Exercise task 1:
Rewrite the Christmas letter, starting with "Yet I do keep" and going on through "Avis now lives.", and substitute "overseas students" for "international students".
Exercise task 2:
Please answer these questions from the Christmas letter:
(a) In what month and year did the earlier "Letter from the Manse" appear?
(b) Where will the tea on the Sunday before Christmas be held?
(c) How long does it take to post three or four hundred leaflets?
Exercise task 3:
Extend the Christmas letter beyond its final sentence, keeping its voice and subject.

Document section:
==============================

Yet I do keep Christmas and so do most of you. (I
explained my reasons in my “Letter from the Manse” back in December
2001). And indeed as a church we have always tried to take advantage of
the special evangelistic opportunities that Christmas offers.
We’ll be doing that again this year. We have our carol
services on the Sunday before Christmas. The preaching at both those
services will be aimed straight at unconverted visitors. And on that
Sunday, we’re hosting a tea down at the St John Ambulance HQ for
international students. We want them to come for tea and then stay on
for the evening carol service. Then there’s the Christmas Day service -
again, we want there to be a challenge there for unconverted friends.
We’re holding carol services in four different nursing-homes - Reinbek,
Peel Moat, Hollymeade and (the first opportunity we’ve had there) in
Marbury House, the home where Avis now lives.
Please do everything you can to support these
activities. Come to the Sunday carol services and the Christmas morning
service. Bring friends, neighbours, colleagues from work. Start
thinking now about who you can invite. Give them plenty of notice and
arrange transport if they need it. Make yourself available to help at
the student tea. If you can’t be there yourself, at least help with the
preparations and baking. Try to be at one or all of the nursing home
services.
Then there’s our door to door leaflet (A
Christmas Crossword). There’s no great skill involved in pushing
a leaflet through a letterbox. That’s one way almost every member of the
church can be involved in preaching the gospel. It only takes a couple
of hours to post three or four hundred leaflets. But if you can’t spare
those two hours, at least do the street you live in.
There are tens of thousands of unsaved people for whom we
are the nearest church that preaches the gospel. They’re living in
ignorance. They are lost, without God, without hope. Unless someone
tells them the gospel, they will die unsaved and be in hell forever. If
we don’t tell them the way to be saved, no-one will.

==============================

Region outline entries:
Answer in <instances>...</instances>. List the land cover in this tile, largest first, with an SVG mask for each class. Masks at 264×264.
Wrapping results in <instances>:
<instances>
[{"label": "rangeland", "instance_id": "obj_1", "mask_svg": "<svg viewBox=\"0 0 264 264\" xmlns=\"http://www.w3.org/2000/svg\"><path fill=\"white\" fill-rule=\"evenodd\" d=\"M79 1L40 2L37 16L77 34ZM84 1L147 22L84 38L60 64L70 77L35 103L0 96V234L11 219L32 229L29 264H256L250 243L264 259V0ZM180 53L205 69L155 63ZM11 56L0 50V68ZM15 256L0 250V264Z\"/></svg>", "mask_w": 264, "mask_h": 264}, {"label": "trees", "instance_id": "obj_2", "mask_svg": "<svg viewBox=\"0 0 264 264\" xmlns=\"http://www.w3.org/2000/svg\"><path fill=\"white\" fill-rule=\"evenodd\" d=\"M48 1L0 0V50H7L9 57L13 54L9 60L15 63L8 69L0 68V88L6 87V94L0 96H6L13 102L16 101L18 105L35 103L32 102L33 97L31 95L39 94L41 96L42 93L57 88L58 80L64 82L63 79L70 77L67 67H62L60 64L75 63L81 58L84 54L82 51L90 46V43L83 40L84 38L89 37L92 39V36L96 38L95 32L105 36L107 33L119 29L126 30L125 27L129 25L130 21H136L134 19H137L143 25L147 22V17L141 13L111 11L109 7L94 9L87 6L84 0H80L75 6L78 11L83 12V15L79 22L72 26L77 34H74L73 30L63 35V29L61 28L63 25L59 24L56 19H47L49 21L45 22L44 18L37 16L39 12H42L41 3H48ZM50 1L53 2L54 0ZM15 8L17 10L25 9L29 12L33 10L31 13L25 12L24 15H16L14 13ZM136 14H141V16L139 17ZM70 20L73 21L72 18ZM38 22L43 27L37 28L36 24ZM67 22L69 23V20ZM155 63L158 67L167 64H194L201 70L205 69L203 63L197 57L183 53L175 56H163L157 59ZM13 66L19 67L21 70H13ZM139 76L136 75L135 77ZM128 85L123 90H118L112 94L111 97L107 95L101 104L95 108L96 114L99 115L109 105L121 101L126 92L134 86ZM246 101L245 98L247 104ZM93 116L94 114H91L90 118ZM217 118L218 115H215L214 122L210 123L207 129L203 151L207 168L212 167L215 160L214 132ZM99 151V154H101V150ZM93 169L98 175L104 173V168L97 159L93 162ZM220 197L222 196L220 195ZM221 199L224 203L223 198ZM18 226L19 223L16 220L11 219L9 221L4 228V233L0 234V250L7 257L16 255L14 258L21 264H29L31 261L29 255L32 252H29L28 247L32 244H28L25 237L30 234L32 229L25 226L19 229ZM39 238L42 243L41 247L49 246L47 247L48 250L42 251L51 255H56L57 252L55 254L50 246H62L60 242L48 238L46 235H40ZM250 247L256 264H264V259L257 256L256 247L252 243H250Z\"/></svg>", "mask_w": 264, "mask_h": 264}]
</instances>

==============================

Answer 1:
Yet I do keep Christmas and so do most of you. (I
explained my reasons in my “Letter from the Manse” back in December
2001). And indeed as a church we have always tried to take advantage of
the special evangelistic opportunities that Christmas offers.
We’ll be doing that again this year. We have our carol
services on the Sunday before Christmas. The preaching at both those
services will be aimed straight at unconverted visitors. And on that
Sunday, we’re hosting a tea down at the St John Ambulance HQ for
overseas students. We want them to come for tea and then stay on
for the evening carol service. Then there’s the Christmas Day service -
again, we want there to be a challenge there for unconverted friends.
We’re holding carol services in four different nursing-homes - Reinbek,
Peel Moat, Hollymeade and (the first opportunity we’ve had there) in
Marbury House, the home where Avis now lives.

Answer 2:
(a) December 2001
(b) At the St John Ambulance HQ
(c) A couple of hours

Answer 3:
We must do
everything we can, together, to reach them. Pray for our
Christmas activities. And do everything you can to use the
opportunities God has given us as a church.
But, more than that, ask what opportunities God has given
to yourself personally and to your family. Here are some suggestions.
1)
Open your home on Christmas Day to some lonely person who’d otherwise be
on their own. There’s that old lady living down the street, whom no-one
ever visits. She seems to have no family. Ask her to spend Christmas
Day with you. Bring her to the morning service and then let her share
your family’s Christmas. We’ve got to know a number of elderly folk in
the different nursing-homes who have no-one. Yes, there’ll be Christmas
dinner served in the home - but what they miss is being with a family.
Why shouldn’t it be your family? Duncan’s suggested that we invite
overseas students to join us in our homes on Christmas Day. Some of
them are thousands of miles from home, stuck in almost deserted halls of
residence over Christmas. Offer them a traditional British family
Christmas - and the gospel.
2)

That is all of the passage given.